About diffusion mechanism in silica liquid under pressure

We perform a molecular dynamic simulation to study the diffusion mechanism in silica liquid under pressure up to 25 GPa and at temperature of 3000 K. We find that total O―Si―O angle distribution can be expressed by a simple relation between partial O―Si―O angle distribution and fractions of units SiO_x. Specifically, we demonstrate that these liquids consist of identical units SiO₄, SiO₅ and SiO₆ and have common partial O―Si―O angle distribution. We also show that each particle undergoes a series of stages where the particle locates in unchanged unit SiO_x, x = 3, 4, … 7 or OSi_y, y = 1, 2, 3, 4. The diffusivity strongly depends on the rate of transitions Si^ξ → Si^ξ ± 1 and O^ζ → O^ζ ± 1 which is significantly different between low- and high-pressure samples.
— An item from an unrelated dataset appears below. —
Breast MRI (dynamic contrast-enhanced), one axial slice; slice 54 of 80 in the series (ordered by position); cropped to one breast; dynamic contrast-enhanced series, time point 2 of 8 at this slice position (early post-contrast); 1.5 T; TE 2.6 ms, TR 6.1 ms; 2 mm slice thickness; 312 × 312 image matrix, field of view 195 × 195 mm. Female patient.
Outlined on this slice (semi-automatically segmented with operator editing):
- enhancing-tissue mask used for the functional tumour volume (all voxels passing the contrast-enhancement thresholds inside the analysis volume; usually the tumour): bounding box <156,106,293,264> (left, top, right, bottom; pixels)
For low-pressure sample the transitions Si⁴ → Si⁵, Si⁵ → Si⁴, O² → O³ and O³ → O² are dominant, meanwhile for high-pressure sample there are transitions Si^ξ → Si^ξ ± 1 with ξ = 4, 5, 6 and O^ζ → O^ζ ± 1 with ζ = 2, 3, 4. This finding may be common for diffusion in all network-forming liquids. The simulation also reveals the spatially heterogeneous dynamics in low-pressure liquid where a large cluster of immobile particle exists for the time that a number of particles move over several inter-particle distances.